In coaching students preparing for comprehensive examinations, one of my colleagues often counsels them to identify landmark papers that open whole new areas of investigation. Two such works in Spatial Cognition are Scoville and Milner’s paper and O’Keefe and Nadal’s 1978 book The Hippocampus as a Cognitive Map. The former is the first report of a role for the hippocampus in recent memory, and the latter identifies the place specificity of hippocampal cells. Juxtaposition of the ideas from these 2 classic works influences much of the thinking in Spatial Cognition. Some interesting ideas linking recent memory and place specificity can be found.
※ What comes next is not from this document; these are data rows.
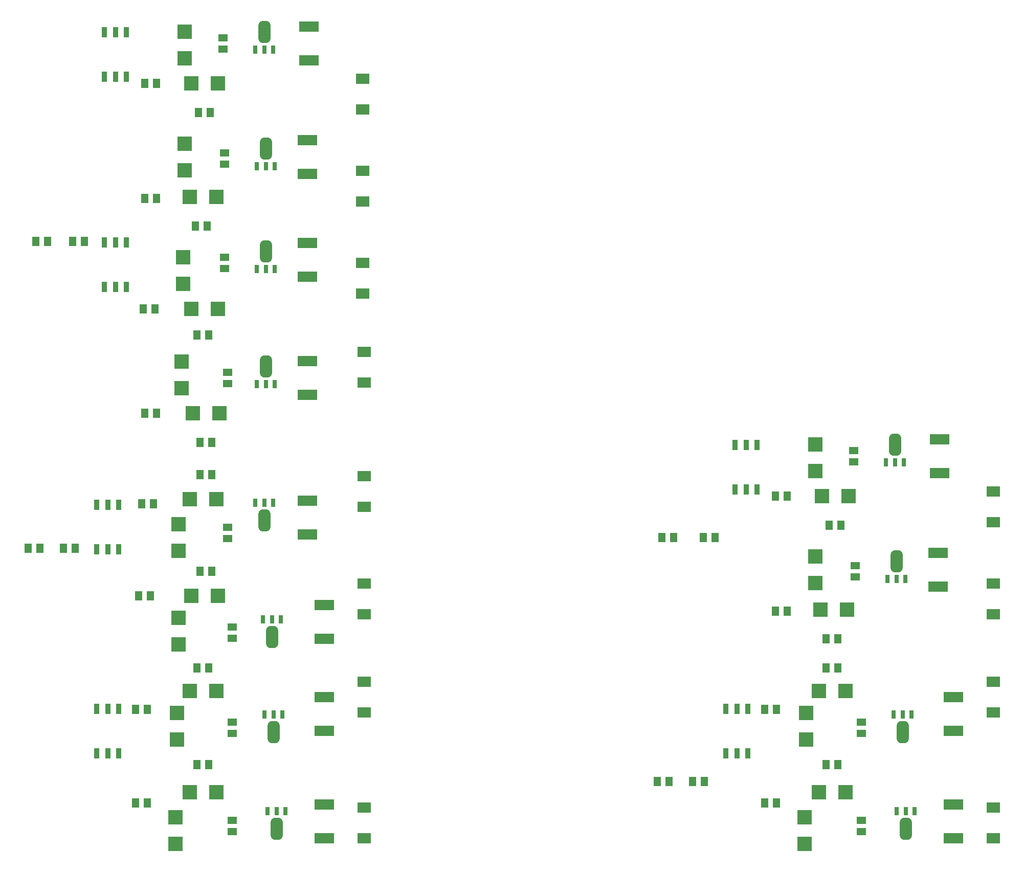
<source format=gtp>
G75*
%MOIN*%
%OFA0B0*%
%FSLAX25Y25*%
%IPPOS*%
%LPD*%
%AMOC8*
5,1,8,0,0,1.08239X$1,22.5*
%
%ADD10R,0.05118X0.05906*%
%ADD11R,0.03500X0.06600*%
%ADD12R,0.12598X0.07087*%
%ADD13R,0.03150X0.05512*%
%ADD14C,0.06000*%
%ADD15R,0.08661X0.07087*%
%ADD16R,0.09449X0.09449*%
%ADD17R,0.05906X0.05118*%
D10*
X0221060Y0081800D03*
X0228540Y0081800D03*
X0261060Y0106800D03*
X0268540Y0106800D03*
X0228540Y0142800D03*
X0221060Y0142800D03*
X0261060Y0169800D03*
X0268540Y0169800D03*
X0230540Y0216800D03*
X0223060Y0216800D03*
X0263060Y0232800D03*
X0270540Y0232800D03*
X0232540Y0276800D03*
X0225060Y0276800D03*
X0263060Y0295800D03*
X0270540Y0295800D03*
X0270540Y0316800D03*
X0263060Y0316800D03*
X0234540Y0335800D03*
X0227060Y0335800D03*
X0261060Y0386800D03*
X0268540Y0386800D03*
X0233540Y0403800D03*
X0226060Y0403800D03*
X0187540Y0447800D03*
X0180060Y0447800D03*
X0163540Y0447800D03*
X0156060Y0447800D03*
X0227060Y0475800D03*
X0234540Y0475800D03*
X0260060Y0457800D03*
X0267540Y0457800D03*
X0269540Y0531800D03*
X0262060Y0531800D03*
X0234540Y0550800D03*
X0227060Y0550800D03*
X0564060Y0254800D03*
X0571540Y0254800D03*
X0591060Y0254800D03*
X0598540Y0254800D03*
X0638060Y0281800D03*
X0645540Y0281800D03*
X0673060Y0262800D03*
X0680540Y0262800D03*
X0645540Y0206800D03*
X0638060Y0206800D03*
X0671060Y0188800D03*
X0678540Y0188800D03*
X0678540Y0169800D03*
X0671060Y0169800D03*
X0638540Y0142800D03*
X0631060Y0142800D03*
X0671060Y0106800D03*
X0678540Y0106800D03*
X0638540Y0081800D03*
X0631060Y0081800D03*
X0591540Y0095800D03*
X0584060Y0095800D03*
X0568540Y0095800D03*
X0561060Y0095800D03*
X0181540Y0247800D03*
X0174060Y0247800D03*
X0158540Y0247800D03*
X0151060Y0247800D03*
D11*
X0195500Y0114250D03*
X0202800Y0114250D03*
X0210100Y0114250D03*
X0210100Y0143350D03*
X0202800Y0143350D03*
X0195500Y0143350D03*
X0195500Y0247250D03*
X0202800Y0247250D03*
X0210100Y0247250D03*
X0210100Y0276350D03*
X0202800Y0276350D03*
X0195500Y0276350D03*
X0200500Y0418250D03*
X0207800Y0418250D03*
X0215100Y0418250D03*
X0215100Y0447350D03*
X0207800Y0447350D03*
X0200500Y0447350D03*
X0200500Y0555250D03*
X0207800Y0555250D03*
X0215100Y0555250D03*
X0215100Y0584350D03*
X0207800Y0584350D03*
X0200500Y0584350D03*
X0611500Y0315350D03*
X0618800Y0315350D03*
X0626100Y0315350D03*
X0626100Y0286250D03*
X0618800Y0286250D03*
X0611500Y0286250D03*
X0612800Y0143350D03*
X0605500Y0143350D03*
X0620100Y0143350D03*
X0620100Y0114250D03*
X0612800Y0114250D03*
X0605500Y0114250D03*
D12*
X0743800Y0222776D03*
X0743800Y0244824D03*
X0744800Y0296776D03*
X0744800Y0318824D03*
X0753800Y0150824D03*
X0753800Y0128776D03*
X0753800Y0080824D03*
X0753800Y0058776D03*
X0343800Y0058776D03*
X0343800Y0080824D03*
X0343800Y0128776D03*
X0343800Y0150824D03*
X0343800Y0188776D03*
X0343800Y0210824D03*
X0332800Y0256776D03*
X0332800Y0278824D03*
X0332800Y0347776D03*
X0332800Y0369824D03*
X0332800Y0424776D03*
X0332800Y0446824D03*
X0332800Y0491776D03*
X0332800Y0513824D03*
X0333800Y0565776D03*
X0333800Y0587824D03*
D13*
X0310702Y0573001D03*
X0304800Y0573005D03*
X0298898Y0573001D03*
X0299898Y0497001D03*
X0305800Y0497005D03*
X0311702Y0497001D03*
X0311702Y0430001D03*
X0305800Y0430005D03*
X0299898Y0430001D03*
X0299898Y0355001D03*
X0305800Y0355005D03*
X0311702Y0355001D03*
X0310702Y0277599D03*
X0304800Y0277595D03*
X0298898Y0277599D03*
X0303898Y0201599D03*
X0309800Y0201595D03*
X0315702Y0201599D03*
X0316702Y0139599D03*
X0310800Y0139595D03*
X0304898Y0139599D03*
X0306898Y0076599D03*
X0312800Y0076595D03*
X0318702Y0076599D03*
X0716898Y0076599D03*
X0722800Y0076595D03*
X0728702Y0076599D03*
X0726702Y0139599D03*
X0720800Y0139595D03*
X0714898Y0139599D03*
X0716800Y0228005D03*
X0710898Y0228001D03*
X0722702Y0228001D03*
X0721702Y0304001D03*
X0715800Y0304005D03*
X0709898Y0304001D03*
D14*
X0714800Y0311316D02*
X0716800Y0311316D01*
X0714800Y0311316D02*
X0714800Y0319686D01*
X0716800Y0319686D01*
X0716800Y0311316D01*
X0716800Y0317315D02*
X0714800Y0317315D01*
X0715800Y0235316D02*
X0717800Y0235316D01*
X0715800Y0235316D02*
X0715800Y0243686D01*
X0717800Y0243686D01*
X0717800Y0235316D01*
X0717800Y0241315D02*
X0715800Y0241315D01*
X0719800Y0132284D02*
X0721800Y0132284D01*
X0721800Y0123914D01*
X0719800Y0123914D01*
X0719800Y0132284D01*
X0719800Y0129913D02*
X0721800Y0129913D01*
X0721800Y0069284D02*
X0723800Y0069284D01*
X0723800Y0060914D01*
X0721800Y0060914D01*
X0721800Y0069284D01*
X0721800Y0066913D02*
X0723800Y0066913D01*
X0313800Y0069284D02*
X0311800Y0069284D01*
X0313800Y0069284D02*
X0313800Y0060914D01*
X0311800Y0060914D01*
X0311800Y0069284D01*
X0311800Y0066913D02*
X0313800Y0066913D01*
X0311800Y0132284D02*
X0309800Y0132284D01*
X0311800Y0132284D02*
X0311800Y0123914D01*
X0309800Y0123914D01*
X0309800Y0132284D01*
X0309800Y0129913D02*
X0311800Y0129913D01*
X0310800Y0194284D02*
X0308800Y0194284D01*
X0310800Y0194284D02*
X0310800Y0185914D01*
X0308800Y0185914D01*
X0308800Y0194284D01*
X0308800Y0191913D02*
X0310800Y0191913D01*
X0305800Y0270284D02*
X0303800Y0270284D01*
X0305800Y0270284D02*
X0305800Y0261914D01*
X0303800Y0261914D01*
X0303800Y0270284D01*
X0303800Y0267913D02*
X0305800Y0267913D01*
X0306800Y0362316D02*
X0304800Y0362316D01*
X0304800Y0370686D01*
X0306800Y0370686D01*
X0306800Y0362316D01*
X0306800Y0368315D02*
X0304800Y0368315D01*
X0304800Y0437316D02*
X0306800Y0437316D01*
X0304800Y0437316D02*
X0304800Y0445686D01*
X0306800Y0445686D01*
X0306800Y0437316D01*
X0306800Y0443315D02*
X0304800Y0443315D01*
X0304800Y0504316D02*
X0306800Y0504316D01*
X0304800Y0504316D02*
X0304800Y0512686D01*
X0306800Y0512686D01*
X0306800Y0504316D01*
X0306800Y0510315D02*
X0304800Y0510315D01*
X0305800Y0580316D02*
X0303800Y0580316D01*
X0303800Y0588686D01*
X0305800Y0588686D01*
X0305800Y0580316D01*
X0305800Y0586315D02*
X0303800Y0586315D01*
D15*
X0368800Y0553839D03*
X0368800Y0533761D03*
X0368800Y0493839D03*
X0368800Y0473761D03*
X0368800Y0433839D03*
X0368800Y0413761D03*
X0369800Y0375839D03*
X0369800Y0355761D03*
X0369800Y0294839D03*
X0369800Y0274761D03*
X0369800Y0224839D03*
X0369800Y0204761D03*
X0369800Y0160839D03*
X0369800Y0140761D03*
X0369800Y0078839D03*
X0369800Y0058761D03*
X0779800Y0058761D03*
X0779800Y0078839D03*
X0779800Y0140761D03*
X0779800Y0160839D03*
X0779800Y0204761D03*
X0779800Y0224839D03*
X0779800Y0264761D03*
X0779800Y0284839D03*
D16*
X0685461Y0281800D03*
X0668139Y0281800D03*
X0663800Y0298139D03*
X0663800Y0315461D03*
X0663800Y0242461D03*
X0663800Y0225139D03*
X0667139Y0207800D03*
X0684461Y0207800D03*
X0683461Y0154800D03*
X0666139Y0154800D03*
X0657800Y0140461D03*
X0657800Y0123139D03*
X0666139Y0088800D03*
X0683461Y0088800D03*
X0656800Y0072461D03*
X0656800Y0055139D03*
X0273461Y0088800D03*
X0256139Y0088800D03*
X0246800Y0072461D03*
X0246800Y0055139D03*
X0247800Y0123139D03*
X0247800Y0140461D03*
X0256139Y0154800D03*
X0273461Y0154800D03*
X0248800Y0185139D03*
X0248800Y0202461D03*
X0257139Y0216800D03*
X0274461Y0216800D03*
X0248800Y0246139D03*
X0248800Y0263461D03*
X0256139Y0279800D03*
X0273461Y0279800D03*
X0275461Y0335800D03*
X0258139Y0335800D03*
X0250800Y0352139D03*
X0250800Y0369461D03*
X0257139Y0403800D03*
X0274461Y0403800D03*
X0251800Y0420139D03*
X0251800Y0437461D03*
X0256139Y0476800D03*
X0273461Y0476800D03*
X0252800Y0494139D03*
X0252800Y0511461D03*
X0257139Y0550800D03*
X0252800Y0567139D03*
X0252800Y0584461D03*
X0274461Y0550800D03*
D17*
X0277800Y0573060D03*
X0277800Y0580540D03*
X0278800Y0505540D03*
X0278800Y0498060D03*
X0278800Y0437540D03*
X0278800Y0430060D03*
X0280800Y0362540D03*
X0280800Y0355060D03*
X0280800Y0261540D03*
X0280800Y0254060D03*
X0283800Y0196540D03*
X0283800Y0189060D03*
X0283800Y0134540D03*
X0283800Y0127060D03*
X0283800Y0070540D03*
X0283800Y0063060D03*
X0689800Y0229060D03*
X0689800Y0236540D03*
X0688800Y0304060D03*
X0688800Y0311540D03*
X0693800Y0134540D03*
X0693800Y0127060D03*
X0693800Y0070540D03*
X0693800Y0063060D03*
M02*

</source>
Mishkin et al, for example, discuss episodic and semantic memory. When a new item, association or fact is being encoded into memory, the relevant sensory information arrives as an episode that includes spatial information, as well as temporal cues and information about emotional and mental states. The amount of contextual information that is retained determines the nature of the stored memory: con-textually rich memories include spatial and other information and are, therefore, episodic; contextually poor memories record only the facts, and therefore constitute semantic memory. From this point of view, semantic memory is lower in a hierarchy of mnemonic sophistication than episodic memory. Mishkin et al argue that the hippocampus is necessary for episodic but not for semantic memory. Spatial information would be intrinsic to episodic memory. Rolls, Gaffan and Hornak make similar arguments in later chapters.

One distinction that guides some of the discussion of the interactions between parietal and hippocampal systems in space and memory is that between allocentric and egocentric frames of reference. Egocentric reference is putatively mediated by parietal circuits, and allocentric reference by hippocam-pal circuits. Rolls reported that 46% of the spatial cells of the hippocampus represented space in allocentric coordinates, versus 10% that, by comparison, were egocentric. Maguire reported that positron-emission tomographic (PET) images of people who walked mentally along a recently learned spatial route showed right hippocampal activation, suggesting that this region provides an allocentric representation of space. Parietal cortical regions seemed to play a role in egocentric movements through environments.

Another work that strongly influences many authors writing in Spatial Cognition and could be added to the comprehensive reading list that I mentioned earlier is The Visual Brain in Action by Milner and Goodale. This is the source of the idea, mentioned above, that the dorsal stream guides visuomotor actions and the ventral stream identification of what is seen. In the final chapter, Milner et al suggest that, if a participant was required to perform a delayed motor act, accurate performance would depend on the ventral stream because the egocentric coordinates that are tracked by the dorsal stream will have changed during the delay (assuming the participant moves). Thus, visually guided motor acts like pointing should be impaired after a delay in people with damage to the ventral stream. Results supported this conclusion.

One interesting contrast that I found in Spatial Cognition was between Rolls’ and Maguire’s view of imaging studies. Rolls reported the results of electrophysiological studies in rats and monkeys showing that hippocampal cells in rats were place cells, responding when the rat was in that place; in monkeys, hippocampal cells fired when the monkey looked to a particular place, even if it didn’t go there. Rolls argues that imaging studies could not make this distinction; they did not provide a full description of what was being represented in the brain. Maguire reports differences in regional activation assessed by PET imaging, as described above, and concludes that PET offers a means to pursue many outstanding questions in understanding neuronal control of spatial cognition. I suspect that they are both right. The breadth of techniques reported in this book and the emerging clarity of the knowledge about the cognitive functions of these brain regions attests to the power of multiple empirical approaches to the study of the brain for discovering the mechanisms underlying the amazing abilities of this structure.